Per CNN, former Negro Leagues player, Ron Teasley, saw this day coming.

“I started practicing with some former Negro League players when I was 12 years old, and I used to hear stories about the greats — Josh Gibson, Satchel Paige, and Buck Leonard,” Teasley said in an interview with CNN. “And, I had a feeling back then that they were just as good as the major leaguers.”

With seven leagues and about 3,400 players from 1920 to 1948, the Negro Leagues was Black Americans’ answer to a major-league sport that rejected them based on the color of their skin.
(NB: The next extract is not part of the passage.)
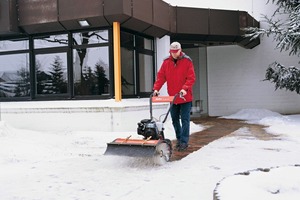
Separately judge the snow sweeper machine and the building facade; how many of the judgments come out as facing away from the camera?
0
TORONTO, ON – February 1: Bob Kendrick, president of the Negro Leagues Baseball Museum talks to a class at Nelson Mandela Park Public School about keeping the legacy of the Negros League alive as we head into Black History Month. (Randy Risling/Toronto Star via Getty Images)

Bob Kendrick, president of the Negro Leagues Baseball Museum in Kansas City, Missouri, told CNN that the recognition “serves as historical validation for those who had been shunned from the Major Leagues and had the foresight and courage to create their own league that helped change the game and our country, too.”

While Negro Leagues’ greats have been inducted into the Hall of Fame, they weren’t recognized as major-league players until now. This change marks a historical moment on the centennial celebration of a league that paved the way for Black men to play the sport that the major leagues once shunned them from.